Segment Start: Records
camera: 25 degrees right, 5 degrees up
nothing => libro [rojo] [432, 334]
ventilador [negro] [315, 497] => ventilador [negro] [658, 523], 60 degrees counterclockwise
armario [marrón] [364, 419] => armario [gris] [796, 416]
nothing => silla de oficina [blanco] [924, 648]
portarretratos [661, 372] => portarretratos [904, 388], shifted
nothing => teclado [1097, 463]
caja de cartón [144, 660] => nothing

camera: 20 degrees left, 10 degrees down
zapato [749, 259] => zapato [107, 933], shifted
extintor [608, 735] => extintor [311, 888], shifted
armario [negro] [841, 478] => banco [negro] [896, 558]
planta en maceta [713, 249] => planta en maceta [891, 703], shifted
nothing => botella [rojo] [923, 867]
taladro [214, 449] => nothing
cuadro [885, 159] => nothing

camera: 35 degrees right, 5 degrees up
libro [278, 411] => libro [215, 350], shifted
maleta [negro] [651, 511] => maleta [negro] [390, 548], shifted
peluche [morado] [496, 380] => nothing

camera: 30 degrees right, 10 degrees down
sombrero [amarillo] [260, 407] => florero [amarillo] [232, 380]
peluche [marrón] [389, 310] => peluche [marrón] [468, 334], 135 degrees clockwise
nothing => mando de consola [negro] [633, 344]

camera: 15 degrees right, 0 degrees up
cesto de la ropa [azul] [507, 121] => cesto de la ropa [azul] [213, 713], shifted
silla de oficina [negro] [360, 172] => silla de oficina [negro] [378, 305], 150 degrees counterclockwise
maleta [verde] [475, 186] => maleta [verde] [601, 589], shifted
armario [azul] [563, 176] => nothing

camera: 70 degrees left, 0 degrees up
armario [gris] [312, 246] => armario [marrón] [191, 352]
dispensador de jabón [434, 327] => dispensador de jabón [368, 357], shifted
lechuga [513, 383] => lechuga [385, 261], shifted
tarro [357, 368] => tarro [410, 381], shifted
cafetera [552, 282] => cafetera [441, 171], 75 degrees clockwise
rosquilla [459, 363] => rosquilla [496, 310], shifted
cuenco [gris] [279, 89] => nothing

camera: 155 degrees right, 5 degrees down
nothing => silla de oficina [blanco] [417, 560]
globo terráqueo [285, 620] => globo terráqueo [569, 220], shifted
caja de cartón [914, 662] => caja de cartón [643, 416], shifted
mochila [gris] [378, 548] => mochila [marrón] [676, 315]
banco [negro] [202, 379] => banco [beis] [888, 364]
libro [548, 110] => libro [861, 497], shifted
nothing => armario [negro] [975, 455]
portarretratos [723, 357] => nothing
Segment End: Records
Description of the task: Reproduce, exactly as they stand in the data above, the lines from the one that holds "nothing => silla de oficina [blanco] [924, 648]" to the one that holds "nothing => teclado [1097, 463]", inclusive.

Reply:
nothing => silla de oficina [blanco] [924, 648]
portarretratos [661, 372] => portarretratos [904, 388], shifted
nothing => teclado [1097, 463]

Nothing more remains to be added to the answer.